((
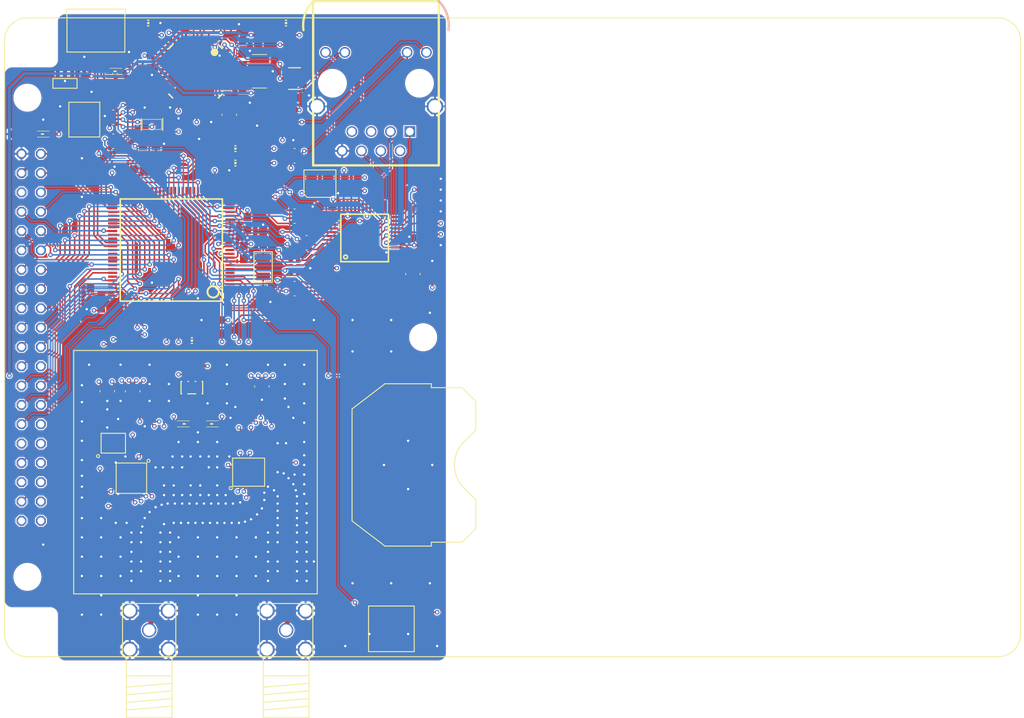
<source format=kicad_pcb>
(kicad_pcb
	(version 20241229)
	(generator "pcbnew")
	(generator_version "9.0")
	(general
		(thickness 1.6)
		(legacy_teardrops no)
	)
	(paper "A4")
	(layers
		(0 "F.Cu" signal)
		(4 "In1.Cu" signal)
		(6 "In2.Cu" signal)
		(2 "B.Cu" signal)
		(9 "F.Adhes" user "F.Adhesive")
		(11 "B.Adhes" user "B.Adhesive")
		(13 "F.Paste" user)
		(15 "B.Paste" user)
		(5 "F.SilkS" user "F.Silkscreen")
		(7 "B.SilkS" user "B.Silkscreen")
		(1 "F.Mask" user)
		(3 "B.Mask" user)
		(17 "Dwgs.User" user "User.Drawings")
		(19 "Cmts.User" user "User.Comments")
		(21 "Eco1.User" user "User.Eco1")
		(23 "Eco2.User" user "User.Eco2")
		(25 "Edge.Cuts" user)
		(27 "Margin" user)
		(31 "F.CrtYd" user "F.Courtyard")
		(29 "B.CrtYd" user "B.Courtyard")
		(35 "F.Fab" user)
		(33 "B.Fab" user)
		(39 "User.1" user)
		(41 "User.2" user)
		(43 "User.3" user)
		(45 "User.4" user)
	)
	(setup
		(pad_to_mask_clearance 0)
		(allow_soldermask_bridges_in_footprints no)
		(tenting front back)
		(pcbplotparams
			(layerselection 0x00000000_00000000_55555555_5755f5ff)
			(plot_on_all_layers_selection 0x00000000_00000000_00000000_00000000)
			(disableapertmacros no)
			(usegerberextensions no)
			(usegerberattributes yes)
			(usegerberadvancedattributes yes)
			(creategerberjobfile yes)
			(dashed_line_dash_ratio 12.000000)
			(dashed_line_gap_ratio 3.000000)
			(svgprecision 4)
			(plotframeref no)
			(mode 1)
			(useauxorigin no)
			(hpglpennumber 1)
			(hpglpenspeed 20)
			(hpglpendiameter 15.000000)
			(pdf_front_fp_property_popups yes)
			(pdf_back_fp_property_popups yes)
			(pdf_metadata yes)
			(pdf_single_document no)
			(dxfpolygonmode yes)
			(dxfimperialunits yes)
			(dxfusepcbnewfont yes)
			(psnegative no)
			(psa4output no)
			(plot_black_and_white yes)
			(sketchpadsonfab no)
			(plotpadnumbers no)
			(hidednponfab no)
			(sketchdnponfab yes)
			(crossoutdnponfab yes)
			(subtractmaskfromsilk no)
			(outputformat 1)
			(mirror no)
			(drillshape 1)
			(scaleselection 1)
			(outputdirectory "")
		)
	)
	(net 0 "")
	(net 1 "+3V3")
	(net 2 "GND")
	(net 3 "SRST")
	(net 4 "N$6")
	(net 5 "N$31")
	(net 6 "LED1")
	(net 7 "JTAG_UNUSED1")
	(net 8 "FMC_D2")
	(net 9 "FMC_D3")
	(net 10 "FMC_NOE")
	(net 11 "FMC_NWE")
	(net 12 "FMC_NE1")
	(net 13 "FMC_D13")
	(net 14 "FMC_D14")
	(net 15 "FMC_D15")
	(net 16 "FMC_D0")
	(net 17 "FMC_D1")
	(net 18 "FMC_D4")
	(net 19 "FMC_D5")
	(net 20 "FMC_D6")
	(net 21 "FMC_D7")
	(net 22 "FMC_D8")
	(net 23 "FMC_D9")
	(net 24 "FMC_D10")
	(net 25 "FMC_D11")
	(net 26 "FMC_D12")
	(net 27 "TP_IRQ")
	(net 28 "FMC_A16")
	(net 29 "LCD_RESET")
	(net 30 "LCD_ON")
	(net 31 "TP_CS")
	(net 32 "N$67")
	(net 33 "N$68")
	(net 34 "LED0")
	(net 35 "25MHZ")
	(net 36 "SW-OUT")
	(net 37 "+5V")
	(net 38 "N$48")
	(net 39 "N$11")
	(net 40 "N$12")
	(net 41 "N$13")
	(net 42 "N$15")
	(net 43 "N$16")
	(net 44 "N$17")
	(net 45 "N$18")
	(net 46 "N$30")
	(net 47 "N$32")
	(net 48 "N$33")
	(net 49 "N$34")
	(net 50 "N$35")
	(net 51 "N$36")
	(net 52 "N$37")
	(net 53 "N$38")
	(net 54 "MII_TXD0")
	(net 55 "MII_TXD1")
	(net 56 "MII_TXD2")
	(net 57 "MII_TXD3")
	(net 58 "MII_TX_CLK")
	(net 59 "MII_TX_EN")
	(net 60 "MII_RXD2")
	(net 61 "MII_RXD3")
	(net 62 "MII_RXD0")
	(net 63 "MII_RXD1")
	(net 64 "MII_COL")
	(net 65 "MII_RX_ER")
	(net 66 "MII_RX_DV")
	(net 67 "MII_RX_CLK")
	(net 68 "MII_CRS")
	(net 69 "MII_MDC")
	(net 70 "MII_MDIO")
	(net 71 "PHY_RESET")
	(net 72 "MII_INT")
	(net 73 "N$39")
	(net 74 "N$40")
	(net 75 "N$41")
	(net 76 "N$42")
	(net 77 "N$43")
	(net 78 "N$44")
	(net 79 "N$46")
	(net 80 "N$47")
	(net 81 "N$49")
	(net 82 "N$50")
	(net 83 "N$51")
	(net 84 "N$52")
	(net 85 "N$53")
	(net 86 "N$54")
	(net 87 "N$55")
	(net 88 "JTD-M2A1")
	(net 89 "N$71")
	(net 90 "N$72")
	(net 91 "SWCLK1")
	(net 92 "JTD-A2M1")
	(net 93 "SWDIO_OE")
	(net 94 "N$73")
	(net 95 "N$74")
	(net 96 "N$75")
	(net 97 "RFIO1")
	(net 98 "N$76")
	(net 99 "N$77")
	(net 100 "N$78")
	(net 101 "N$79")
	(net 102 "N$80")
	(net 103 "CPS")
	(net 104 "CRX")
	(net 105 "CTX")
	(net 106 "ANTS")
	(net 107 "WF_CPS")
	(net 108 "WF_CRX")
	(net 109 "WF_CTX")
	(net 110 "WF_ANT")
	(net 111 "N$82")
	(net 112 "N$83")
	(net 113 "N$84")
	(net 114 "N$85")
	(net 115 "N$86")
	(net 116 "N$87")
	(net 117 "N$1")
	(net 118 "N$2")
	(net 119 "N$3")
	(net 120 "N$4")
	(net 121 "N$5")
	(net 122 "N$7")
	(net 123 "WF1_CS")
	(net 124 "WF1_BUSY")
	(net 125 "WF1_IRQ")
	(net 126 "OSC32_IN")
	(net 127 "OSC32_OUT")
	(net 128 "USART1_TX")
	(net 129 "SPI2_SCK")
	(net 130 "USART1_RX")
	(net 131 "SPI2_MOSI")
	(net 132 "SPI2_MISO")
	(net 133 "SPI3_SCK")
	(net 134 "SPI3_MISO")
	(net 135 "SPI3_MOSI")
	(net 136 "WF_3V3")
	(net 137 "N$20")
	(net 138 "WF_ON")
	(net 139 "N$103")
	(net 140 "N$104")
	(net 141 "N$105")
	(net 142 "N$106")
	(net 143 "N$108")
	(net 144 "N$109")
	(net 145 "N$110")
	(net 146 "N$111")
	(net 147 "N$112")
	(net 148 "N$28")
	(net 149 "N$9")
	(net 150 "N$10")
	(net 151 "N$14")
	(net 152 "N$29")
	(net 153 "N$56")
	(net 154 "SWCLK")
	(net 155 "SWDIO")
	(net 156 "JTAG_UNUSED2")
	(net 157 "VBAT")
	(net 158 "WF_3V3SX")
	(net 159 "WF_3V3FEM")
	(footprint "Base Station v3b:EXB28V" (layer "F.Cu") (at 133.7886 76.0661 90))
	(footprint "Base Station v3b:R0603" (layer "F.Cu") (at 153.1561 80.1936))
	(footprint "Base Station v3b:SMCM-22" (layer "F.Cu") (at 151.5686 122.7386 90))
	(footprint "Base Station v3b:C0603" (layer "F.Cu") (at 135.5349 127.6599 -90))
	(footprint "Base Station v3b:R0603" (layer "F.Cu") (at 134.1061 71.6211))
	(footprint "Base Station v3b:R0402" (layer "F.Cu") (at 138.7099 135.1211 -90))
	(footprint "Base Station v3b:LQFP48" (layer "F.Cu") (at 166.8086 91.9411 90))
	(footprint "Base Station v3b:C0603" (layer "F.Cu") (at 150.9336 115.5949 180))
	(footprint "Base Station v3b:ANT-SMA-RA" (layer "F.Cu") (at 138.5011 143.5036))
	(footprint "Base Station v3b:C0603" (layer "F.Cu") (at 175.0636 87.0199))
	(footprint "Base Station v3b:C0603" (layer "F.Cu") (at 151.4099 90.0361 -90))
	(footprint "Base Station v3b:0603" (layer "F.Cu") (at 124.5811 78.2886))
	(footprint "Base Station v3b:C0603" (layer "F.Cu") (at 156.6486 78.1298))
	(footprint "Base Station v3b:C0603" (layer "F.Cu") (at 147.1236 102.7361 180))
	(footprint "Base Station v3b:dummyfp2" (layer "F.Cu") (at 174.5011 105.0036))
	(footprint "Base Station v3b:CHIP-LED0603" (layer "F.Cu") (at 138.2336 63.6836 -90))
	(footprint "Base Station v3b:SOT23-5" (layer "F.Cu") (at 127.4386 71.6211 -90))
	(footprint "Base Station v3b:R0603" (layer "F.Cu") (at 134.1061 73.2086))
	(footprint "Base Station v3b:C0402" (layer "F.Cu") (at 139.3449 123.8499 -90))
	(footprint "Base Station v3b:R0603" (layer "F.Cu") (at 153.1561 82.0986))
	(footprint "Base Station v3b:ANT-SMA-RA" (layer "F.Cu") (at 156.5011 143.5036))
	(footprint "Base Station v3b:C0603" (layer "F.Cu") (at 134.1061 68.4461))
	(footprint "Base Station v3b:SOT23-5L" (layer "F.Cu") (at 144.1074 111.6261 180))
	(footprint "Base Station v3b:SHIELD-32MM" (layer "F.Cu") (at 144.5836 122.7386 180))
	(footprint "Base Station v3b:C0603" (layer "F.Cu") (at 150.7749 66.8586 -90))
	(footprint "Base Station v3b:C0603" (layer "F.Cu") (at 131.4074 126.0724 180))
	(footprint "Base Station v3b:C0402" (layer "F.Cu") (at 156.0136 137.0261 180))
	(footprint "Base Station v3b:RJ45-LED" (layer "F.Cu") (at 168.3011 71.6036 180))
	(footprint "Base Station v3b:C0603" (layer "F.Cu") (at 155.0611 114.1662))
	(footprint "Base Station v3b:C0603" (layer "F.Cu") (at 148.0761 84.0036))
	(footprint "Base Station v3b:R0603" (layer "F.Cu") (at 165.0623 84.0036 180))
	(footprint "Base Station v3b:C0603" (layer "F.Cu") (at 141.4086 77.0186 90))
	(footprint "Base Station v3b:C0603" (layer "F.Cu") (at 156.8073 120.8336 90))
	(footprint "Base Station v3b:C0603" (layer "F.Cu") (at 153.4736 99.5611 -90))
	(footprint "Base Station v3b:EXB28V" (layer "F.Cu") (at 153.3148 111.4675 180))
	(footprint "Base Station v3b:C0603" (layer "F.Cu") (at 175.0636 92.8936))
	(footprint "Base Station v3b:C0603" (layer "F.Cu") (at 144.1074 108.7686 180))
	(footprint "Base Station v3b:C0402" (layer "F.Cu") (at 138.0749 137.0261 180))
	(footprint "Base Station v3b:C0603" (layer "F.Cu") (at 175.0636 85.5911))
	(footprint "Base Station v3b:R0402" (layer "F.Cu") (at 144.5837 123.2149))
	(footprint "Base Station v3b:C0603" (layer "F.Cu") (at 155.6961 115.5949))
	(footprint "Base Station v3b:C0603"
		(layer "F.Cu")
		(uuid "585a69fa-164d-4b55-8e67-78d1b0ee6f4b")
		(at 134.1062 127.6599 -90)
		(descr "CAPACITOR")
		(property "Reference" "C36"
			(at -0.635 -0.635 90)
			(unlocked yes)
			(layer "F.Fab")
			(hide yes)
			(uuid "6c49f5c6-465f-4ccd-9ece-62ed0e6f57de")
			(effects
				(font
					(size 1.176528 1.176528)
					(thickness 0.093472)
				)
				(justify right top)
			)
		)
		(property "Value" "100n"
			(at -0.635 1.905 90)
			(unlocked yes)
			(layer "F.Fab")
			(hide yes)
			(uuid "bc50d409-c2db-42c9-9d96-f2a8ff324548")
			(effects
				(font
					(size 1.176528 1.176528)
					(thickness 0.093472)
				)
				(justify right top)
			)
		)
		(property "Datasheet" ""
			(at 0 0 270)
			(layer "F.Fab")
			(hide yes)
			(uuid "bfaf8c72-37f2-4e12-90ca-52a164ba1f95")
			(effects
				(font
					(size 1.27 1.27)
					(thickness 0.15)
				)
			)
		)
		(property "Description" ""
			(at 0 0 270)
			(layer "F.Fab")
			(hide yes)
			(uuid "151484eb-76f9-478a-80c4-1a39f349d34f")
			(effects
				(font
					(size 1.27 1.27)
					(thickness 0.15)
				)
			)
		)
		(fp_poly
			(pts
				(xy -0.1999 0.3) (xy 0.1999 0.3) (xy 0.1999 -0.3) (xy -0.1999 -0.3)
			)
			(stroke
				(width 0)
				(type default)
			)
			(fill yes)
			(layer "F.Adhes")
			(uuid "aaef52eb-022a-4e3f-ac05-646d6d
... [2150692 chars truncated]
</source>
))
Please return all lines from the records that hold the word "Adhesive".

		(9 "F.Adhes" user "F.Adhesive")
		(11 "B.Adhes" user "B.Adhesive")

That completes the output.